*STUDY TEXT*:
====

CONCERT REVIEW: Smokey Robinson

CONCERT REVIEW: Smokey Robinson

Smokey Robinson was simply sensational Thursday at Casino Regina.Smokey Robinson was simply sensational Thursday at Casino Regina.

Smokey Robinson

Nov. 14

Casino Regina Show Lounge

Jeff DeDekker


Remarkable. Phenomenal. Incredible. Wonderful. Amazing. Sensational.

Pick any of these adjectives and it still wouldn’t do justice to the performance of Smokey Robinson at the Casino Regina Show Lounge on Thursday night.

In the Queen City for two shows at the venue, the 73-year-old Robinson showed exactly why he’s a legend in the music business.

As a singer, he has a vibrato voice that is as magnificent today as it was when he broke into the business in the mid-1950s.

As a songwriter, his catalogue of material contains hit after hit after hit, many of which have easily stood the test of time.

And as an entertainer, Robinson knows his way around a stage and how to meet the high expectations of his fans.

====

*GIVEN DATA*:
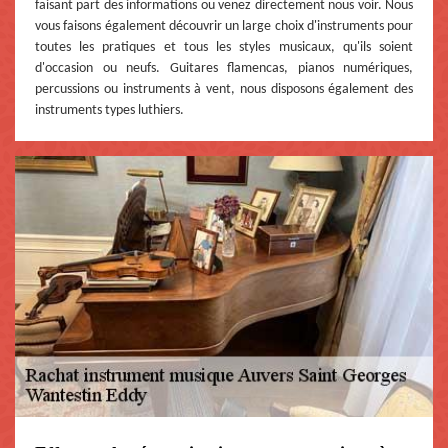
faisant part des informations ou venez directement nous voir. Nous
vous faisons également découvrir un large choix d'instruments pour
toutes les pratiques et tous les styles musicaux, qu'ils soient
d'occasion ou neufs. Guitares flamencas, pianos numériques,
percussions ou instruments à vent, nous disposons également des
instruments types luthiers.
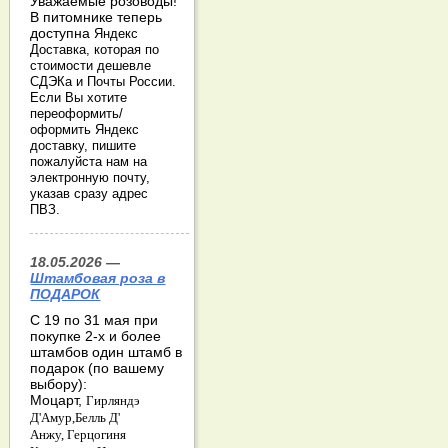
Уважаемые розоводы!
В питомнике теперь
доступна
Яндекс
Доставка, которая по
стоимости дешевле
СДЭКа и Почты России.
Если Вы хотите
переоформить/
оформить Яндекс
доставку, пишите
пожалуйста нам на
электронную почту,
указав сразу адрес
ПВЗ.
18.05.2026 —
Штамбовая роза в
ПОДАРОК
С 19 по 31 мая при
покупке 2-х и более
штамбов один штамб в
подарок (по вашему
выбору):
Моцарт,
Гирляндэ
Д'Амур,
Белль Д'
Анжу,
Герцогиня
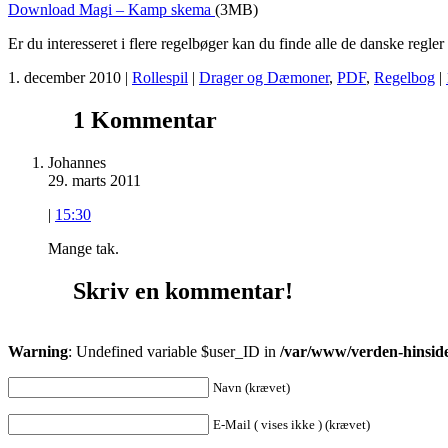
Download Magi – Kamp skema
(3MB)
Er du interesseret i flere regelbøger kan du finde alle de danske regler
1. december 2010 |
Rollespil
|
Drager og Dæmoner
,
PDF
,
Regelbog
|
1 Kommentar
Johannes
29. marts 2011
|
15:30
Mange tak.
Skriv en kommentar!
Warning
: Undefined variable $user_ID in
/var/www/verden-hinside
Navn (krævet)
E-Mail ( vises ikke ) (krævet)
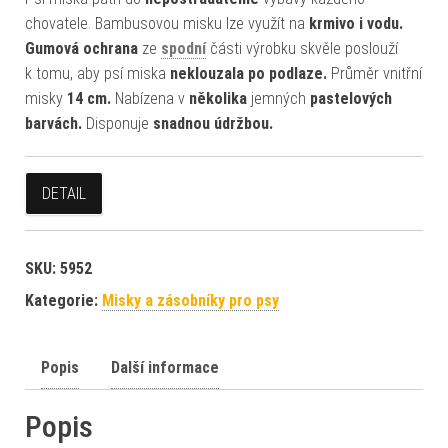
chovatele. Bambusovou misku lze využít na
krmivo i vodu.
Gumová ochrana
ze
spodní
části výrobku skvěle poslouží
k tomu, aby psí miska
neklouzala po podlaze.
Průměr vnitřní
misky
14 cm.
Nabízena v
několika
jemných
pastelových
barvách.
Disponuje
snadnou údržbou.
DETAIL
SKU:
5952
Kategorie:
Misky a zásobníky pro psy
Popis
Další informace
Popis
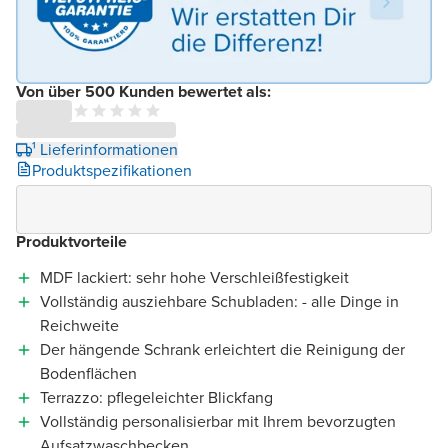
Von über 500 Kunden bewertet als:
¹ Lieferinformationen
Produktspezifikationen
Produktvorteile
MDF lackiert: sehr hohe Verschleißfestigkeit
Vollständig ausziehbare Schubladen: - alle Dinge in
Reichweite
Der hängende Schrank erleichtert die Reinigung der
Bodenflächen
Terrazzo: pflegeleichter Blickfang
Vollständig personalisierbar mit Ihrem bevorzugten
Aufsatzwaschbecken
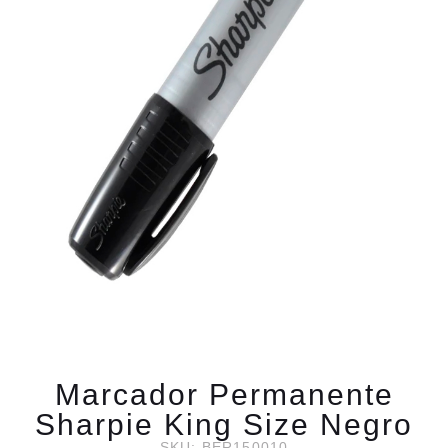
Marcador Permanente
Sharpie King Size Negro
SKU: BER150010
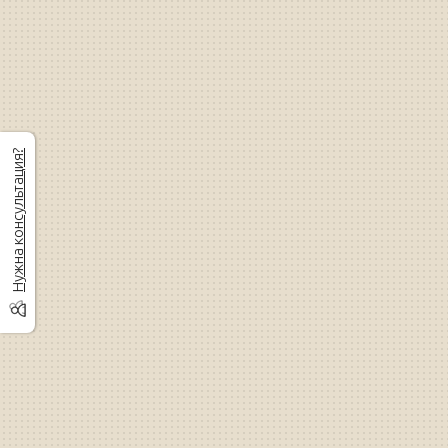
Нужна консультация?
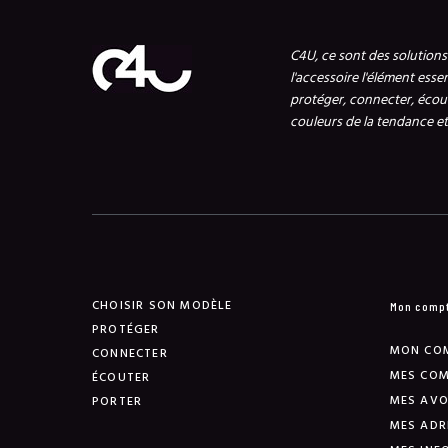
C4U, ce sont des solution
l'accessoire l'élément esse
protéger, connecter, écout
couleurs de la tendance et 
CHOISIR SON MODÈLE
Mon comp
PROTÉGER
MON CO
CONNECTER
MES CO
ÉCOUTER
MES AVO
PORTER
MES ADR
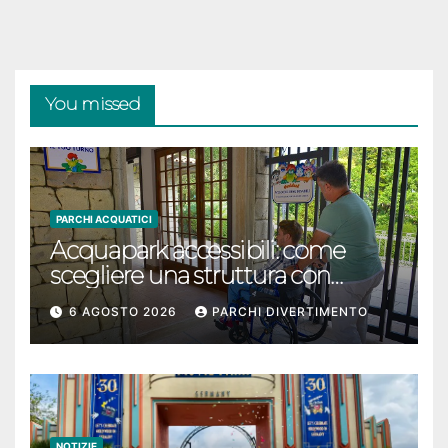
You missed
PARCHI ACQUATICI
Acquapark accessibili: come
scegliere una struttura con
passeggino o sedia a rotelle
6 AGOSTO 2026
PARCHI DIVERTIMENTO
NOTIZIE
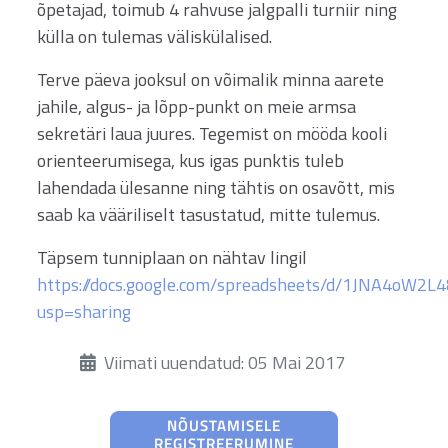
õpetajad, toimub 4 rahvuse jalgpalli turniir ning
külla on tulemas väliskülalised.
Terve päeva jooksul on võimalik minna aarete
jahile, algus- ja lõpp-punkt on meie armsa
sekretäri laua juures. Tegemist on mööda kooli
orienteerumisega, kus igas punktis tuleb
lahendada ülesanne ning tähtis on osavõtt, mis
saab ka vääriliselt tasustatud, mitte tulemus.
Täpsem tunniplaan on nähtav lingil
https://docs.google.com/spreadsheets/d/1JNA4oW
usp=sharing
Üksikasjad
Viimati uuendatud: 05 Mai 2017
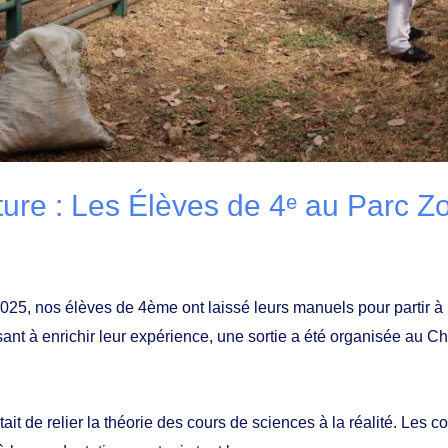
ture : Les Élèves de 4ᵉ au Parc Z
25, nos élèves de 4ème ont laissé leurs manuels pour partir à l
ant à enrichir leur expérience, une sortie a été organisée au C
tait de relier la théorie des cours de sciences à la réalité. Les c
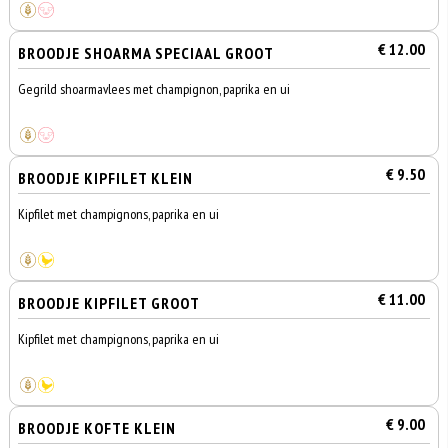
€ 12.00
BROODJE SHOARMA SPECIAAL GROOT
Gegrild shoarmavlees met champignon, paprika en ui
€ 9.50
BROODJE KIPFILET KLEIN
Kipfilet met champignons, paprika en ui
€ 11.00
BROODJE KIPFILET GROOT
Kipfilet met champignons, paprika en ui
€ 9.00
BROODJE KOFTE KLEIN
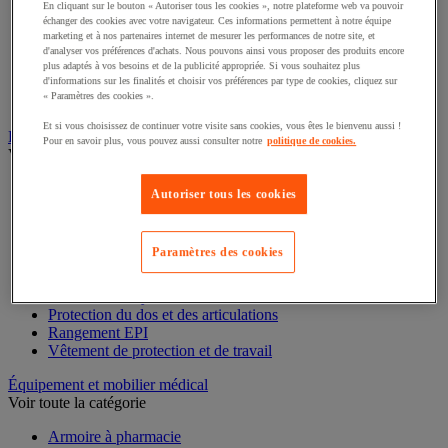
En cliquant sur le bouton « Autoriser tous les cookies », notre plateforme web va pouvoir
échanger des cookies avec votre navigateur. Ces informations permettent à notre équipe
Accessoires pour coffre fort, armoire et boite à clés
marketing et à nos partenaires internet de mesurer les performances de notre site, et
Armoire à clés
d'analyser vos préférences d'achats. Nous pouvons ainsi vous proposer des produits encore
Armoire forte
plus adaptés à vos besoins et de la publicité appropriée. Si vous souhaitez plus
d'informations sur les finalités et choisir vos préférences par type de cookies, cliquez sur
Boîte à clés
« Paramètres des cookies ».
Coffre-fort
Et si vous choisissez de continuer votre visite sans cookies, vous êtes le bienvenu aussi !
Équipement de protection individuelle (EPI)
Pour en savoir plus, vous pouvez aussi consulter notre
politique de cookies.
Voir toute la catégorie
Antichute
Autoriser tous les cookies
Gants
Masque respiratoire
Protection auditive
Paramètres des cookies
Protection de la tête
Protection des pieds
Protection des yeux
Protection du dos et des articulations
Rangement EPI
Vêtement de protection et de travail
Équipement et mobilier médical
Voir toute la catégorie
Armoire à pharmacie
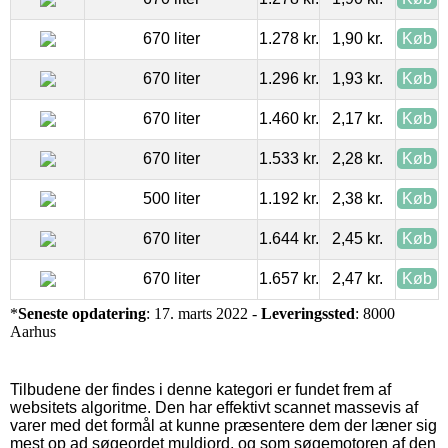
670 liter
1.278 kr.
1,90 kr.
Køb
670 liter
1.296 kr.
1,93 kr.
Køb
670 liter
1.460 kr.
2,17 kr.
Køb
670 liter
1.533 kr.
2,28 kr.
Køb
500 liter
1.192 kr.
2,38 kr.
Køb
670 liter
1.644 kr.
2,45 kr.
Køb
670 liter
1.657 kr.
2,47 kr.
Køb
*
Seneste opdatering
: 17. marts 2022 -
Leveringssted
: 8000
Aarhus
Tilbudene der findes i denne kategori er fundet frem af
websitets algoritme. Den har effektivt scannet massevis af
varer med det formål at kunne præsentere dem der læner sig
mest op ad søgeordet muldjord, og som søgemotoren af den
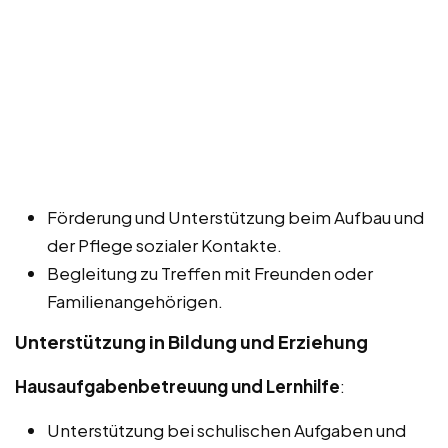
Förderung und Unterstützung beim Aufbau und
der Pflege sozialer Kontakte.
Begleitung zu Treffen mit Freunden oder
Familienangehörigen.
Unterstützung in Bildung und Erziehung
Hausaufgabenbetreuung und Lernhilfe
:
Unterstützung bei schulischen Aufgaben und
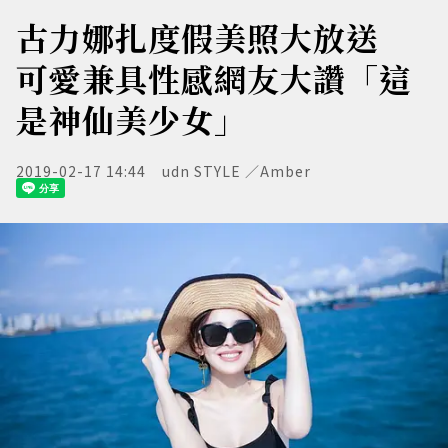
古力娜扎度假美照大放送
可愛兼具性感網友大讚「這
是神仙美少女」
2019-02-17 14:44
udn STYLE ／Amber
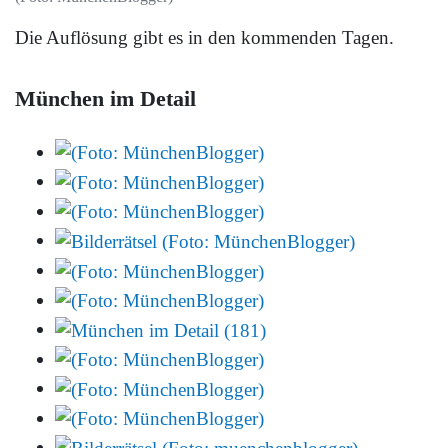
Die Auflösung gibt es in den kommenden Tagen.
München im Detail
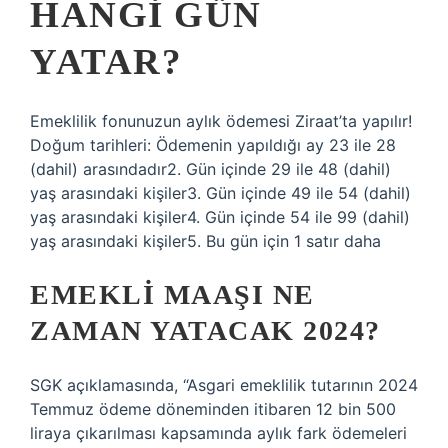
HANGI GÜN
YATAR?
Emeklilik fonunuzun aylık ödemesi Ziraat’ta yapılır!
Doğum tarihleri: Ödemenin yapıldığı ay 23 ile 28
(dahil) arasındadır2. Gün içinde 29 ile 48 (dahil)
yaş arasındaki kişiler3. Gün içinde 49 ile 54 (dahil)
yaş arasındaki kişiler4. Gün içinde 54 ile 99 (dahil)
yaş arasındaki kişiler5. Bu gün için 1 satır daha
EMEKLI MAAŞI NE
ZAMAN YATACAK 2024?
SGK açıklamasında, “Asgari emeklilik tutarının 2024
Temmuz ödeme döneminden itibaren 12 bin 500
liraya çıkarılması kapsamında aylık fark ödemeleri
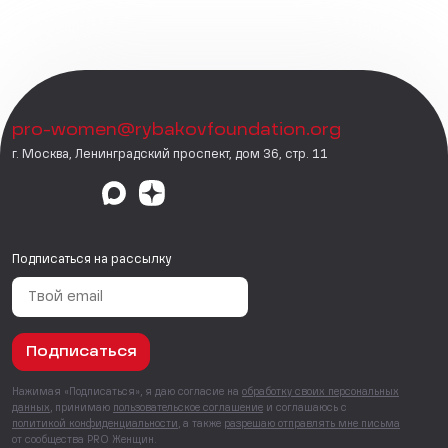
pro-women@rybakovfoundation.org
г. Москва, Ленинградский проспект, дом 36, стр. 11
Подписаться на рассылку
Подписаться
Нажимая «Подписаться», я даю согласие на
обработку своих персональных
данных
, принимаю
пользовательское соглашение
и соглашаюсь с
политикой конфиденциальности
, а также
разрешаю отправлять мне письма
от сообщества PRO Женщин.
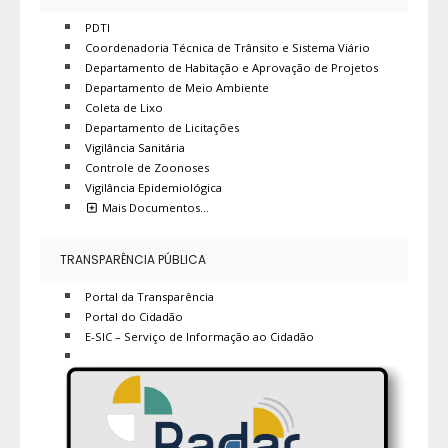
PDTI
Coordenadoria Técnica de Trânsito e Sistema Viário
Departamento de Habitação e Aprovação de Projetos
Departamento de Meio Ambiente
Coleta de Lixo
Departamento de Licitações
Vigilância Sanitária
Controle de Zoonoses
Vigilância Epidemiológica
Mais Documentos…
TRANSPARÊNCIA PÚBLICA
Portal da Transparência
Portal do Cidadão
E-SIC – Serviço de Informação ao Cidadão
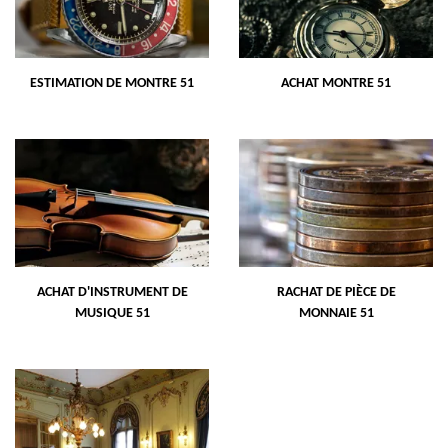
ESTIMATION DE MONTRE 51
ACHAT MONTRE 51
ACHAT D'INSTRUMENT DE
RACHAT DE PIÈCE DE
MUSIQUE 51
MONNAIE 51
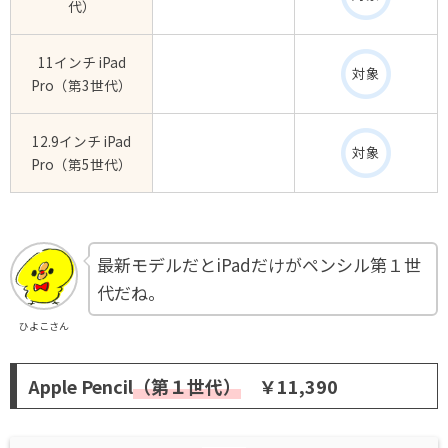
代）
11インチ iPad
対象
Pro（第3世代）
12.9インチ iPad
対象
Pro（第5世代）
最新モデルだとiPadだけがペンシル第１世
代だね。
ひよこさん
Apple Pencil
（第１世代）
￥11,390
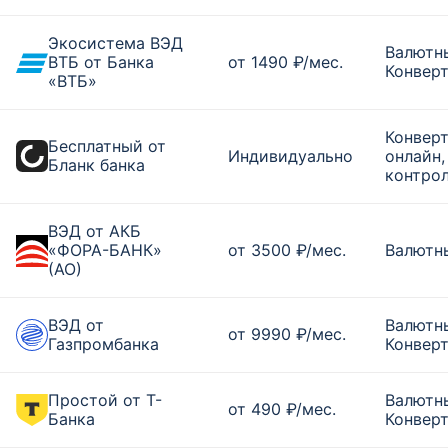
Экосистема ВЭД
Валютн
ВТБ от Банка
от 1490 ₽/мес.
Конверт
«ВТБ»
Конвер
Бесплатный от
Индивидуально
онлайн
Бланк банка
контро
ВЭД от АКБ
«ФОРА-БАНК»
от 3500 ₽/мес.
Валютн
(АО)
ВЭД от
Валютн
от 9990 ₽/мес.
Газпромбанка
Конверт
Простой от Т-
Валютн
от 490 ₽/мес.
Банка
Конверт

====

*THE PROBLEM*:
Copy the passage of the Smokey Robinson concert review between "As a singer, he" and "test of time.", inclusive.

*SOLVED EXERCISE*:
As a singer, he has a vibrato voice that is as magnificent today as it was when he broke into the business in the mid-1950s.

As a songwriter, his catalogue of material contains hit after hit after hit, many of which have easily stood the test of time.